11 million adults and a third of working-age ones will be in households entitled to some universal credit (UC).

Around 4.2 million of these will be at least £100 per year better off than under the current system and 4.6 million will?after transitional protection expires,be at least £100 per year worse off.

That’s according to new research by the Institute for Fiscal Studies which digs deeper to examine those households that will lose or gain the most under UC, and whether these effects are short-lived or persistent for those concerned.

Large gains and losses from UC are common: 1.6 million adults will gain by more than £1,000 per year and 1.9 million will lose at least that much.

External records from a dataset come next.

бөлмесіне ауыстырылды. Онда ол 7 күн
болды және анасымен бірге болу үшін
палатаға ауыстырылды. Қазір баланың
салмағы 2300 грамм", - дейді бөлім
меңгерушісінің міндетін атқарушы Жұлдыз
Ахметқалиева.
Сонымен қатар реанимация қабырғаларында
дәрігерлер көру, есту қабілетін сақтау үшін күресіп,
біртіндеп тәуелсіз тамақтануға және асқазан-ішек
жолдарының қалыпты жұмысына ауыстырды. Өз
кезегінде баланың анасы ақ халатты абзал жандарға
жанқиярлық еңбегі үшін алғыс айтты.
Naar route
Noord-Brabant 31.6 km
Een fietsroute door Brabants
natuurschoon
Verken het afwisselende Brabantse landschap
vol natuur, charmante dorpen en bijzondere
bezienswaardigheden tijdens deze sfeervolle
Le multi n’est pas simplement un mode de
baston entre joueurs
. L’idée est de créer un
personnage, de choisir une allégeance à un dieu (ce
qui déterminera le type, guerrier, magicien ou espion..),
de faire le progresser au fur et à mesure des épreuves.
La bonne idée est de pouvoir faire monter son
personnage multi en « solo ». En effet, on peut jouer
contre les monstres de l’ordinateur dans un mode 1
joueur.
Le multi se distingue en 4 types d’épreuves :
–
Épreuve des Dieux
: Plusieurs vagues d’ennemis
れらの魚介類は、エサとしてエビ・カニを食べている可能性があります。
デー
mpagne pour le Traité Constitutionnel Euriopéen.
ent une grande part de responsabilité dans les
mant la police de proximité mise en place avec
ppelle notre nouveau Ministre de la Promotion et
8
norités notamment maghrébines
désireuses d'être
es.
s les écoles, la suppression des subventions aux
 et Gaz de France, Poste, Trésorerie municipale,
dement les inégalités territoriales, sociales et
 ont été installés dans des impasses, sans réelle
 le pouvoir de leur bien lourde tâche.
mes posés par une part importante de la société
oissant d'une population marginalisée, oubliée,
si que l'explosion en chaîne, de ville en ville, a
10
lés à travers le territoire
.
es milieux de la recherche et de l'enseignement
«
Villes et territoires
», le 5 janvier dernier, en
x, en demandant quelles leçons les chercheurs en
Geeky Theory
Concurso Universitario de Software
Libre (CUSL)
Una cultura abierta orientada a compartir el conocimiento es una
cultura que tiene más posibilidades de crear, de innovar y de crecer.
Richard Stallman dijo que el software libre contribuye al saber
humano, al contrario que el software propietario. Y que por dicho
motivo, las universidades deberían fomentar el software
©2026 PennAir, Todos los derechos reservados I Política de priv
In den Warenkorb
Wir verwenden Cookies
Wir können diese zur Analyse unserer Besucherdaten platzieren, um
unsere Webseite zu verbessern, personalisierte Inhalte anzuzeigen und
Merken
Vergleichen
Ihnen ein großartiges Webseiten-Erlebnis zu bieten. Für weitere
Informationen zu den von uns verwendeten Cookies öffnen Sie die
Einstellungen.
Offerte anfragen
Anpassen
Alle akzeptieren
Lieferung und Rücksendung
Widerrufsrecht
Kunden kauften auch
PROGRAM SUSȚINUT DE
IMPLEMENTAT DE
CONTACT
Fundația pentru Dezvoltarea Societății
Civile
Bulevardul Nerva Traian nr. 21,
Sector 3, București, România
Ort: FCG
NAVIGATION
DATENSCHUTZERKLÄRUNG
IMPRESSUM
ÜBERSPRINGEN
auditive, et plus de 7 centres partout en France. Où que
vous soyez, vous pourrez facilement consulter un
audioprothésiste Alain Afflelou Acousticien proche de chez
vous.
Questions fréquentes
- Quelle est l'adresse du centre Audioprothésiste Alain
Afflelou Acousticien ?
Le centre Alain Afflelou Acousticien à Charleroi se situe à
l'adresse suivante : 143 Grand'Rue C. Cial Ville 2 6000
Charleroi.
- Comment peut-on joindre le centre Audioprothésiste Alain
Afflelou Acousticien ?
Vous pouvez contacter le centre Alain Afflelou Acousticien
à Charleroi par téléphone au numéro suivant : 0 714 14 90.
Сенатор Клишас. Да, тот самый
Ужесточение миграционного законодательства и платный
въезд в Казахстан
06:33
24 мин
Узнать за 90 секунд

Among the 1.9 million losing £1,000 per year or more, three-quarters are affected by UC’s harsher treatment are those with financial assets greater than £6,000, the self-employed reporting low levels of earnings and couples where one member is above state pension age and the other below.

Claimants of disability benefits and those in working rented households on means-tested benefits are most likely to gain large amounts, 29% see an increase in entitlement of at least £1,000 per year.

For the first time, this research also looks at the effects of UC on people’s incomes over the longer run,it’s effect over eight years of people’s lives.

Many of those hit hardest in the short run, such as those listed above, are only temporarily poor:

The self-employed, owner-occupiers and people with significant financial assets – all of whom tend to lose out from UC – are 1.5–2 times as likely as other low-income groups to find that a period of low income is temporary, rather than persistent.

The overall result of the UC reform is that while in any one year about one in three adults entitled to means-tested benefits see a change in entitlement of at least £1,000 per year (1.6 million gaining, 1.9 million losing), only around one in six will see an annual change of at least that much over an eight-year period (0.6 million gaining, 1.2 million losing). However, while many of the biggest losses are temporary, UC still hits the persistently poor more than those who are better off. Those whose average incomes over eight years are in the lowest tenth of the population – the persistently poorest – lose, on average, 1.1% of their income over the eight years (equivalent to £100 per year) from UC, more than any higher-income group.

Tom Waters, Research Economist at the IFS and an author of the briefing note, said:

“Universal credit changes benefit entitlements for three-quarters of those entitled to means-tested benefits, and 30% see a change of at least £1,000 per year. The biggest losses experienced as a result of the switch are mostly down to a small number of specific choices the government has made about universal credit’s design, such as its treatment of the low-income self-employed and people with financial assets. Many of those very large losses do turn out to be temporary for those concerned. However, even when measuring people’s incomes over relatively long periods, universal credit still hits the persistently poor the hardest on average.”